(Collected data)
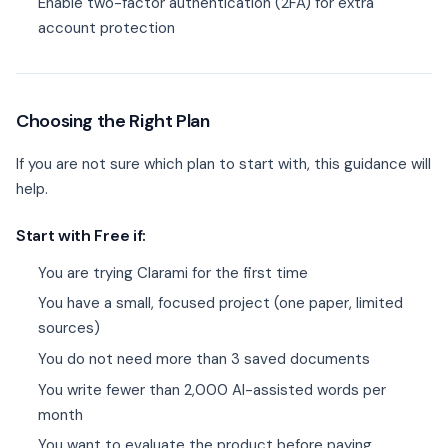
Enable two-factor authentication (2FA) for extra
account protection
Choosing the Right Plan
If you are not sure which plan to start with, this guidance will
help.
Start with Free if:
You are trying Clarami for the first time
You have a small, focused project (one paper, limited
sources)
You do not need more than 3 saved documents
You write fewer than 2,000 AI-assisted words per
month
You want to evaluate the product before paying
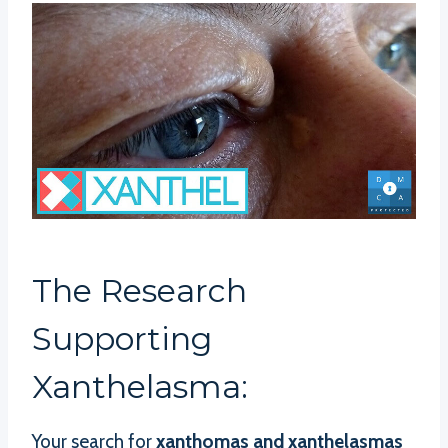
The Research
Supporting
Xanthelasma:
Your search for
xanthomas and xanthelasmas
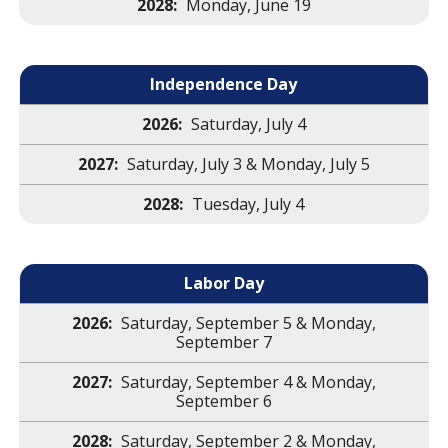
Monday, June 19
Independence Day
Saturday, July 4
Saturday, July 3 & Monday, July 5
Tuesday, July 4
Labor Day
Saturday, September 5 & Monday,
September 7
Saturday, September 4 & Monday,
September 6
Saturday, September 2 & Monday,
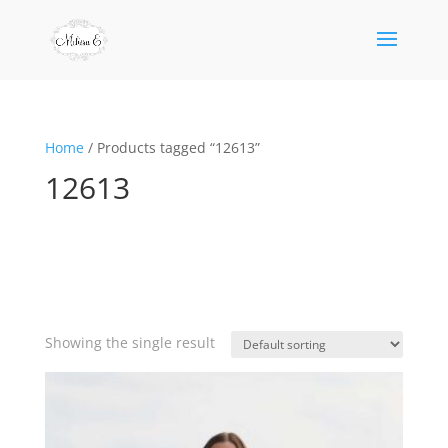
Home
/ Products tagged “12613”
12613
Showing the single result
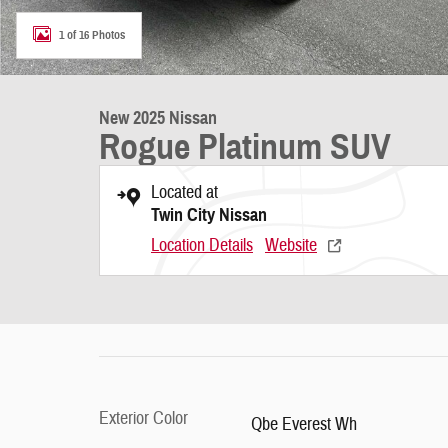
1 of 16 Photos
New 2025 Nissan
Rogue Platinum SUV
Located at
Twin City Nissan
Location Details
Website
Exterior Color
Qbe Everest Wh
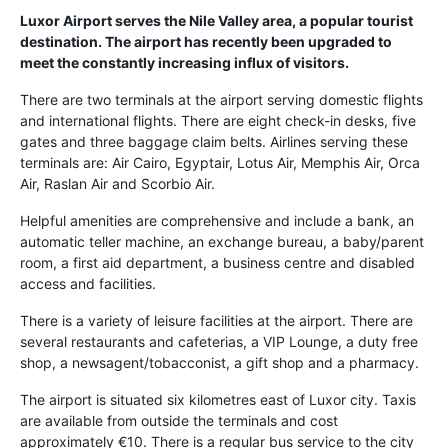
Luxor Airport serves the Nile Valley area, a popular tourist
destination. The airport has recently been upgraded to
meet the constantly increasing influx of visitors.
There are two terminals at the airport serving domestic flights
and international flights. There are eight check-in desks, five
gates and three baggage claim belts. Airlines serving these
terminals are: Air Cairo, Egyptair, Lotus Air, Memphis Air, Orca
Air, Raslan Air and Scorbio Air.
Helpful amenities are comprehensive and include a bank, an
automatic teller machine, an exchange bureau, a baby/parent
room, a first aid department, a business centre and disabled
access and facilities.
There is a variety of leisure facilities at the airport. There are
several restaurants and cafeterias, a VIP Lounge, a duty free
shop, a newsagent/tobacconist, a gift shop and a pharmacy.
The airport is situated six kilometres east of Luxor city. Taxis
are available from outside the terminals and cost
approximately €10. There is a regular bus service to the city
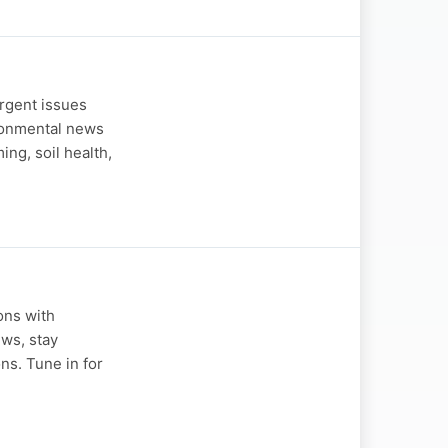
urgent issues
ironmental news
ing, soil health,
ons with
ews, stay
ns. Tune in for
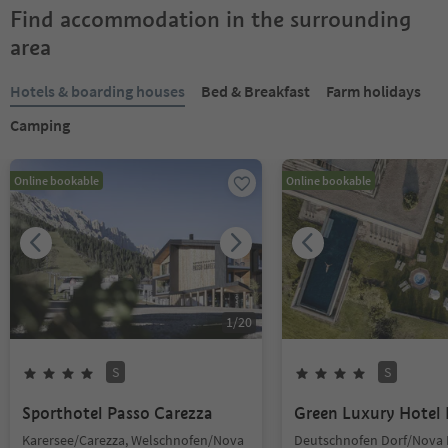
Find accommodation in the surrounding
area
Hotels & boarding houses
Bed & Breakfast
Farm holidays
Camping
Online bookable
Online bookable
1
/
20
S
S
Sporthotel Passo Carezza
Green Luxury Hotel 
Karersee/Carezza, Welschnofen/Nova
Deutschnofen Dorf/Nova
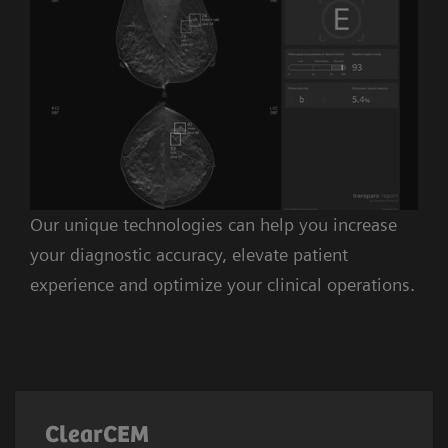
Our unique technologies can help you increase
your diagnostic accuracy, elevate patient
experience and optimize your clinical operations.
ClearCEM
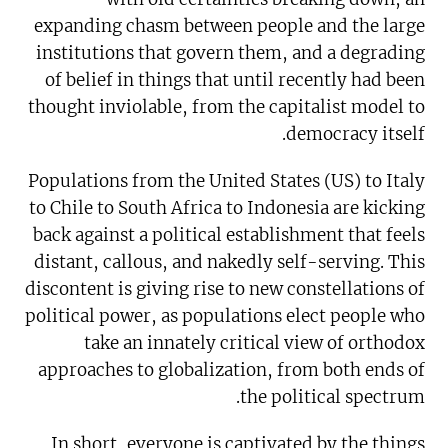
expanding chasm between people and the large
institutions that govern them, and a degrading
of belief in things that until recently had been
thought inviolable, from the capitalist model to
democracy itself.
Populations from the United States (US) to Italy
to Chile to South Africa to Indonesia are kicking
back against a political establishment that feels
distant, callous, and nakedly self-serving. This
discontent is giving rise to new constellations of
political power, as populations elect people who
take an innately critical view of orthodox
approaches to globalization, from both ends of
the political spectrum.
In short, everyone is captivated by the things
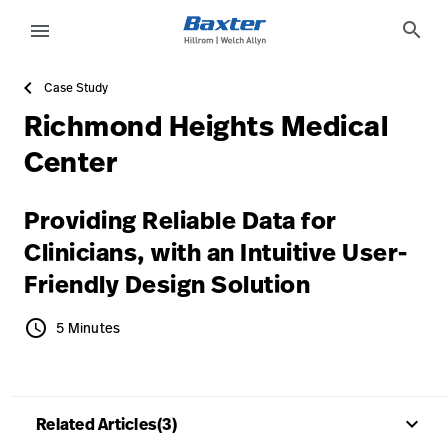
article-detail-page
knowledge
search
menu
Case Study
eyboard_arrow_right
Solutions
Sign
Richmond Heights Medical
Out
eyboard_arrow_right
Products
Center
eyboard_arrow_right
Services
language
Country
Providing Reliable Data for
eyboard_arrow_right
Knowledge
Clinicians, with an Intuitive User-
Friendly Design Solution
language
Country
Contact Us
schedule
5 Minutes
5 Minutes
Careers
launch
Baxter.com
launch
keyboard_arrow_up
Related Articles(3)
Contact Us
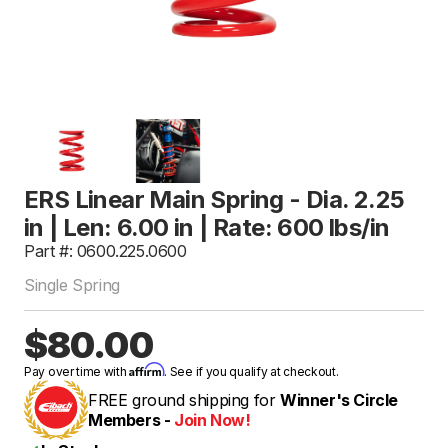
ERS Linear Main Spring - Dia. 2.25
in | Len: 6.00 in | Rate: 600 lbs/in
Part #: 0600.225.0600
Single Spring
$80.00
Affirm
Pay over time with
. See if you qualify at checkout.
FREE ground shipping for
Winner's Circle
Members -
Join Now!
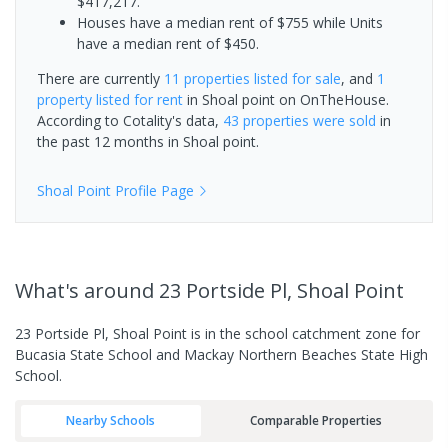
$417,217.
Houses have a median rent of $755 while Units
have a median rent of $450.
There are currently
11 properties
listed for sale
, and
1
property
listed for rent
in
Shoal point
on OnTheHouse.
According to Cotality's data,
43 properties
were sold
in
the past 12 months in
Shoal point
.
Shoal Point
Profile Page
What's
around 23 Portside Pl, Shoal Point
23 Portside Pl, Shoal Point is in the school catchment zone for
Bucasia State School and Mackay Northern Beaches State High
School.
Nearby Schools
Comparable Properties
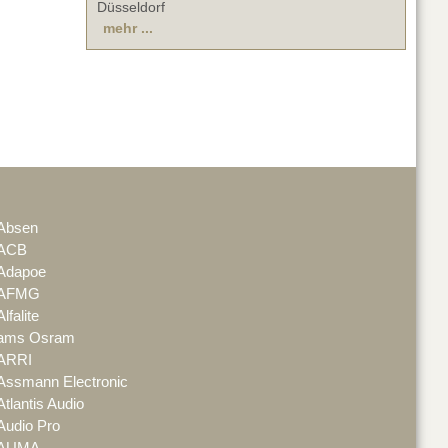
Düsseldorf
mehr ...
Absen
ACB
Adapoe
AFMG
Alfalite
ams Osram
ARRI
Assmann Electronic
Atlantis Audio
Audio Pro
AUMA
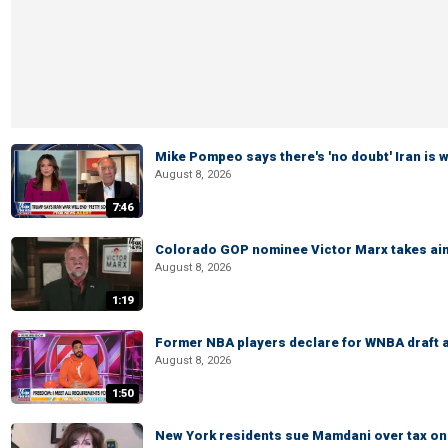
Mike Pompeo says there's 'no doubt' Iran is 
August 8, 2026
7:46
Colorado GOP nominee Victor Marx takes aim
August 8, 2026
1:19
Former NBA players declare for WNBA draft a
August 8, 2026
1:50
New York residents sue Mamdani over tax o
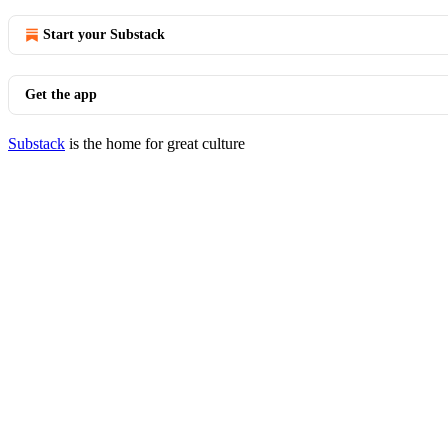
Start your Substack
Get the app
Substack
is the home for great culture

> Instruction
Begin at the line containing "Nearby Schools" and extract every line through the end of the records, inclusive, exactly and only; omit pictures.

> Answer for the task
Nearby Schools
Comparable Properties
Düsseldorf
mehr ...
Absen
ACB
Adapoe
AFMG
Alfalite
ams Osram
ARRI
Assmann Electronic
Atlantis Audio
Audio Pro
AUMA
Mike Pompeo says there's 'no doubt' Iran is 
August 8, 2026
7:46
Colorado GOP nominee Victor Marx takes aim
August 8, 2026
1:19
Former NBA players declare for WNBA draft a
August 8, 2026
1:50
New York residents sue Mamdani over tax o
Start your Substack
Get the app
Substack
is the home for great culture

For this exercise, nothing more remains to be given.